◆ **EXERCISE**: Can you convert the lines from the one containing "How many distinct data groups are displayed?" through the end of the records, both included, into a Markdown table with the columns No. and Text, giving each line a row number and skipping blank lines and pictures?

⁂

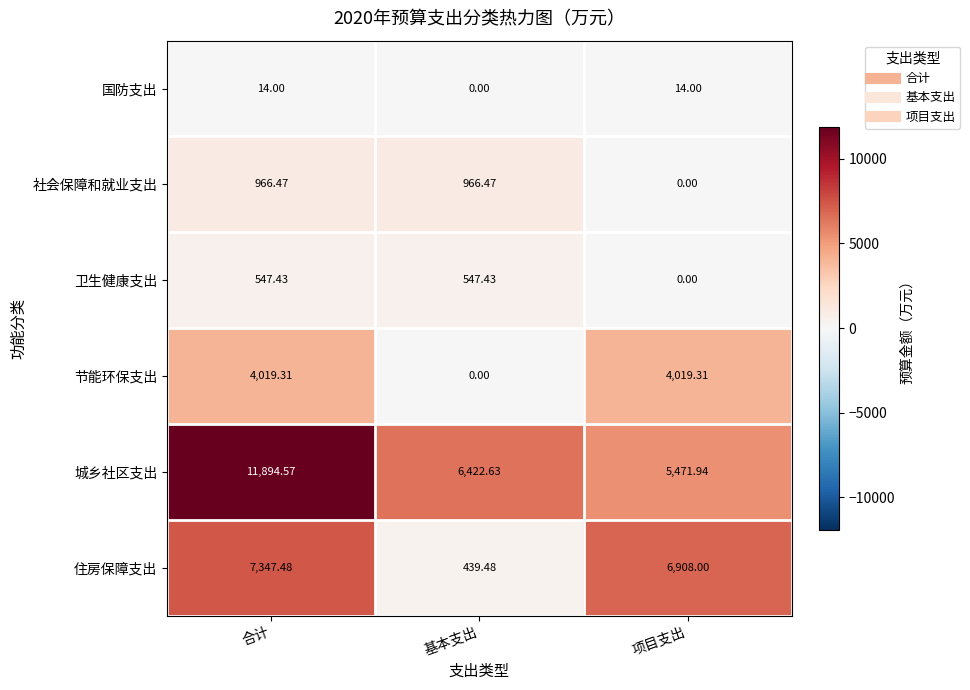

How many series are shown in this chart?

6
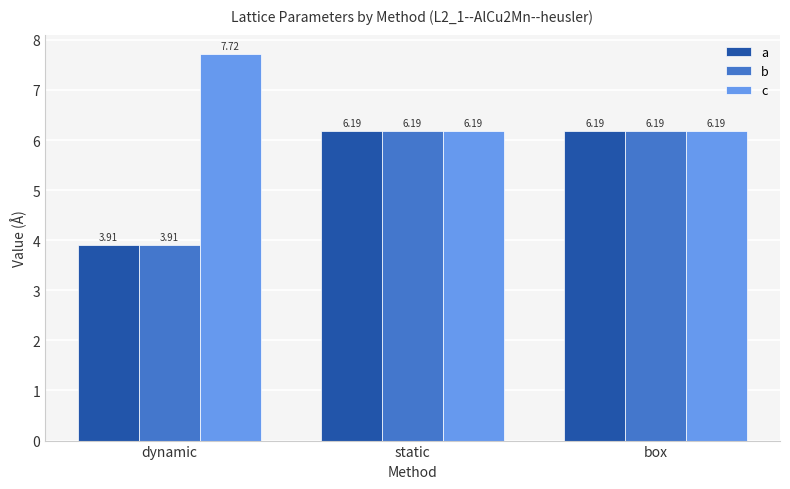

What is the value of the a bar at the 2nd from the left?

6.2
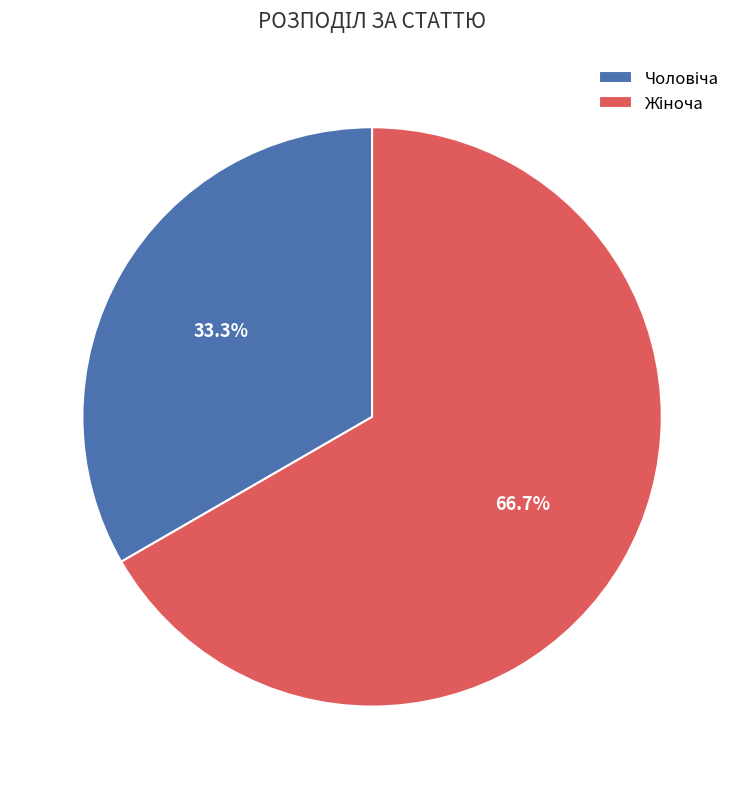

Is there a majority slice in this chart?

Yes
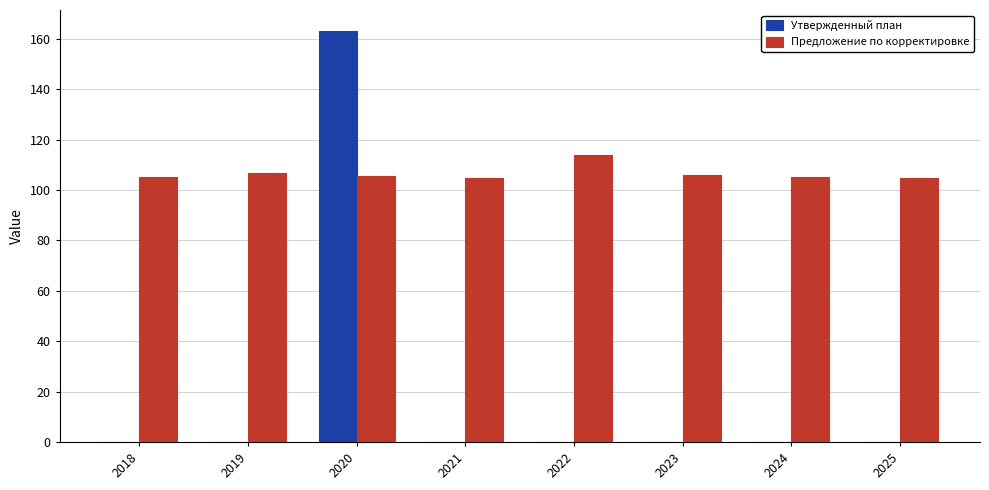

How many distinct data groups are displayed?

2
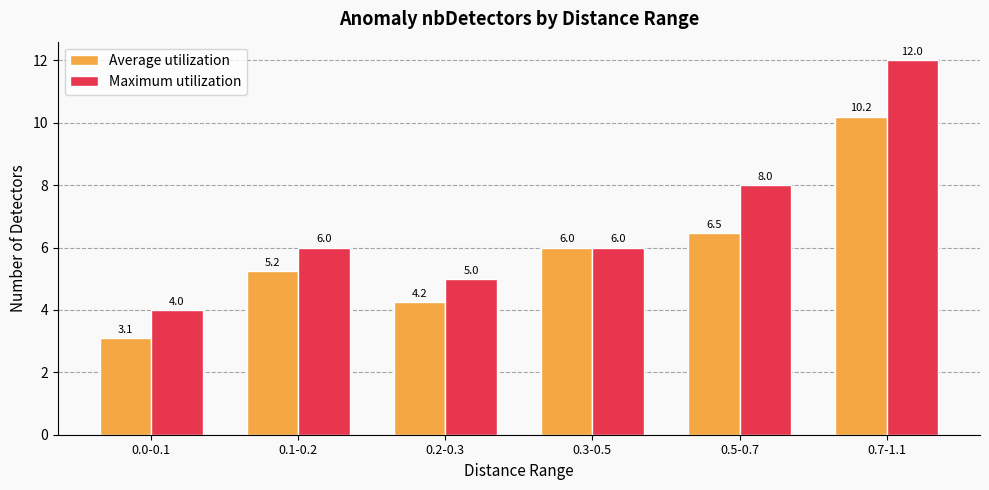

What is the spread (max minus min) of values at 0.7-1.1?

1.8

⁂

◆ **RESPONSE FOR THIS EXERCISE**:
| No. | Text |
|---|---|
| 1 | How many distinct data groups are displayed? |
| 2 | 2 |
| 3 | What is the spread (max minus min) of values at 0.7-1.1? |
| 4 | 1.8 |